Theater News

Helen Carey, Edward Hall, Christopher Hampton, Roger Rees, Mark Rylance Set for Guthrie Theater’s 2012-2013 Season

Dan Bacalzo

Dan Bacalzo

| Minneapolis/St. Paul |

April 17, 2012

Mark Rylance
(© Tristan Fuge)
Mark Rylance
(© Tristan Fuge)

The Guthrie Theater has announced the 11 mainstage productions for its 2012-2013 season, which will be the theater’s 50th.

As previously reported, the Guthrie is celebrating the British playwright, screenwriter and director Christopher Hampton this year. This will include Tales from Hollywood (September 15 – October 27, 2012), the historically based, sharp-witted story of German intellectual émigrés, to be directed by Ethan McSweeny on the Wurtele Thrust Stage. Meanwhile, on the McGuire Proscenium Stage will be the Guthrie commission of the new play, Appomattox (September 29 – November 11), a wide-ranging work of historical scope encompassing the Civil War and Civil Rights eras of American history, directed by David Esbjornson.

Other offerings on the Wurtele Thrust Stage include Dickens’ A Christmas Carol (November 13-December 29), adapted by Crispin Whittell, and directed by Joe Chvala and starring J.C. Cutler returns for a second consecutive year in his acclaimed performance as Ebenezer Scrooge. Joe Dowling will direct Eugene O’Neill’s Long Day’s Journey into Night (January 13-December 29), starring Helen Carey and Peter Michael Goetz.

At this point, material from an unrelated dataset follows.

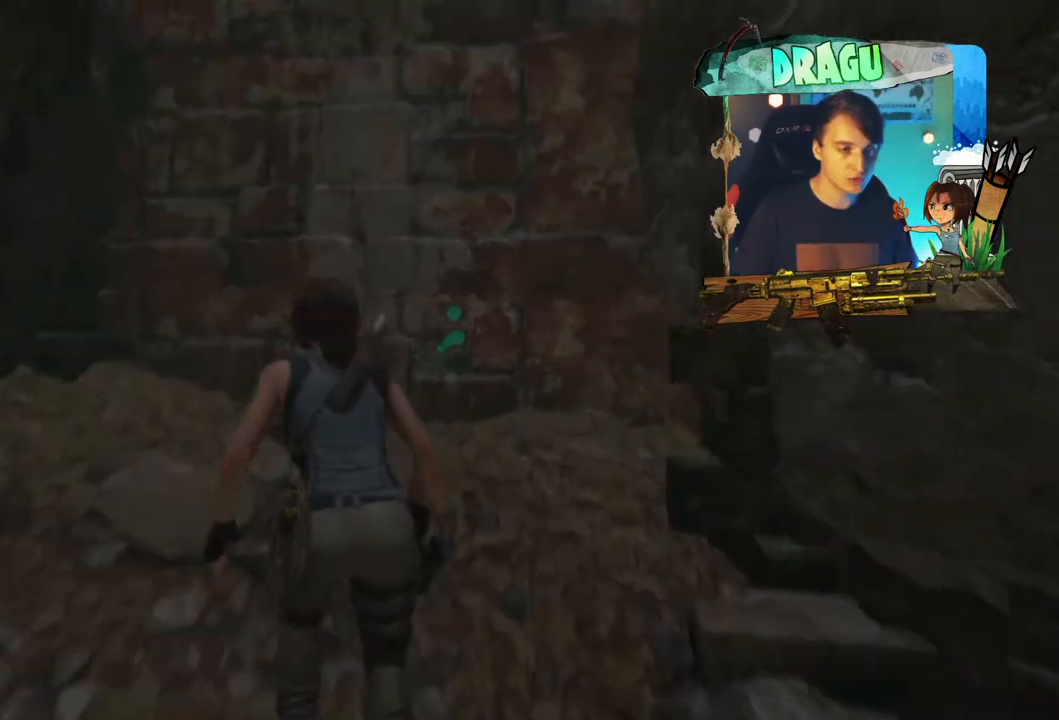
{"keys": ["shift", "space", "w"], "mouse": [], "events": [[183, "shift", "down"], [384, "space", "down"]]}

Edward Hall will direct Britain’s all-male Propeller company in its productions of the Shakespeare plays Twelfth Night and The Taming of the Shrew (February 27 – April 6). Roger Rees will helm the world premiere of The Primrose Path (April 27-June 15), written by Crispin Whittell and based upon the novel Home of the Gentry by Ivan Turgenev. The final work on the Wurtele for the season will be Born Yesterday (July 6 – August 31, 2013), by Garson Kanin, directed by John Miller-Stephany.

In addition to Appomattox, production s on the McGuire Proscenium Stage will include The Servant of Two Masters (December 1-January 20), by Carlo Goldoni, adapted by Constance Congdon from a translation by Christina Sibul and directed by Christopher Bayes. Steven Epp stars as Truffaldino. Jon Robin Baitz’s Other Desert Cities (February 9-March 24) will be directed by Peter Rothstein.

The Guthrie will present the world premiere of Nice Fish (April 6-May 18), by Mark Rylance and Louis Jenkins, based on the book of poetry by Louis Jenkins, and directed by Rylance with Claire van Kampen. The piece centers on two men have gone ice fishing on the last day of the season. The final McGuire production of the season will be Bruce Norris’ Pulitzer Prize-winning Clybourne Park (June 1 – August 4, 2013).